The representative mid-infrared spectrum of natural rutile in this study displays three absorption bands at 3280, 3295, and 3320 cm⁻¹ in the wavenumber range of 3000 to 3800 cm⁻¹ (Figure 9a). All these bands are ascribed to the O-H stretching vibration [2,3,4]. The main O-H band at 3280 cm⁻¹ can be observed in the infrared spectra of both natural and synthetic rutile [1,2,4,28]. This band is attributed to H incorporated close to the shared O-O edge (the shortest edge of the TiO₆ octahedron) and is not associated with any substitutional defects in the crystal structure [29,30]. However, the two weak O-H bands at 3320 and 3295 cm⁻¹ are, respectively, related to Ti³⁺ and Fe³⁺ impurities at the octahedral site [2,29,31]. The water contents of three rutile samples are estimated to be 1590, 1620, and 1780 ppm of H₂O by weight, respectively. The maximum water content of rutile generally increases with increasing inferred temperature and pressure [3]. Therefore, rutile from the UHP eclogite in this study has a relatively high water solubility compared to that of other crustal rocks. For instance, the maximum reported water concentration of rutile in pegmatite is only 820 ppm of H₂O by weight [3,21].

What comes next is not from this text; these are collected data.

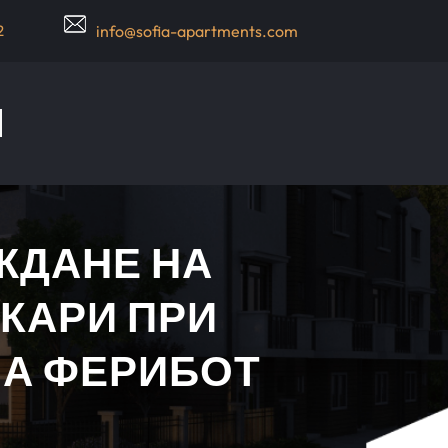
2
info@sofia-apartments.com
ЖДАНЕ НА
КАРИ ПРИ
НА ФЕРИБОТ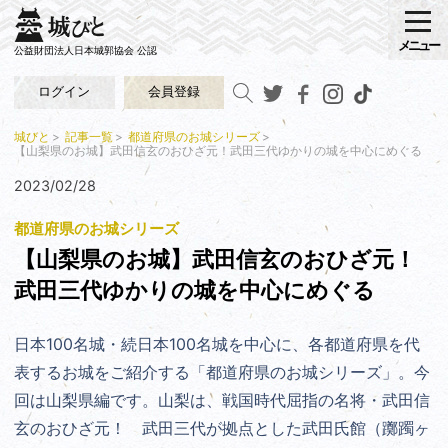
メニュー
公益財団法人日本城郭協会 公認
ログイン
会員登録
城びと
記事一覧
都道府県のお城シリーズ
【山梨県のお城】武田信玄のおひざ元！武田三代ゆかりの城を中心にめぐる
2023/02/28
都道府県のお城シリーズ
【山梨県のお城】武田信玄のおひざ元！
武田三代ゆかりの城を中心にめぐる
日本100名城・続日本100名城を中心に、各都道府県を代
表するお城をご紹介する「都道府県のお城シリーズ」。今
回は山梨県編です。山梨は、戦国時代屈指の名将・武田信
玄のおひざ元！ 武田三代が拠点とした武田氏館（躑躅ヶ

In the IR spectrum of recovered TiO₂II under ambient conditions, seven bands at 3286, 3312, 3354, 3434, 3510, 3555, and 3745 cm⁻¹ can be observed (Figure 9b). All these bands are consistent with the reported bands of TiO₂II in the range of 3000 to 3800 cm⁻¹ [7], implying that TiO₂II in the continental slabs can also contain certain amounts of water. The bands at 3354, 3434, 3510, 3555, and 3745 cm⁻¹ are probably associated with longer O-O edges or O-O distances (>2.5143 Å) (Table 2), indicating the relatively weak effects of hydrogen bonding (O-H∙∙∙O) on O-H stretching [32,33,34]. Since the broad bands around 3400 to 3450 cm⁻¹ can also be due to liquid water (or sub-microscopic fluid inclusions) in NAMs [3], the possibility that water molecules are taken up by TiO₂II after a phase transition occurs cannot be excluded. Since several hundred parts per million of water in NAMs can trigger original partial melting of HP and UHP rocks [35], further studies on the pressure–temperature stability of hydroxyls in rutile and TiO₂II may also help to understand the transportation and release of water in continental slabs during deep subduction and exhumation.

4. Conclusions

(1) In situ high-pressure Raman spectroscopic measurements of natural rutile in an UHP eclogite indicate that the phase transition from rutile to baddeleyite-type TiO₂ terminates at about 16 GPa under compression at ambient temperature. The estimated pressure interval (13 to 16 GPa) of the transition is significantly narrower than that (12 to 21 GPa) reported in previous studies. Kinetic factors are expected to have influences on this transition at room temperature.

(2) According to single-crystal X-ray diffraction analyses, in the exhumated UHP rocks formed during deep continental subduction, the metastable TiO₂II can be characterized by highly distorted octahedra in the crystal structure. Under ambient conditions, X-ray powder diffraction analyses (with Cu Kα radiation) are sufficient to identify the lamellae of TiO₂II within natural rutile based on the angles (2θ) of two strong peaks at 25.5° and 31.5°

(3) Infrared spectroscopic investigations demonstrate that rutile and recovered TiO₂II in the continental slabs can contain certain amounts of water during deep subduction and exhumation. The estimated water contents of rutile in this study range from 1590–1780 ppm H₂O by weight. The bands with high frequencies (>3350 cm⁻¹) in the IR spectrum of recovered TiO₂II are probably attributed to H incorporated close to the long O-O edges (>2.5143 Å) of the TiO₆ octahedra.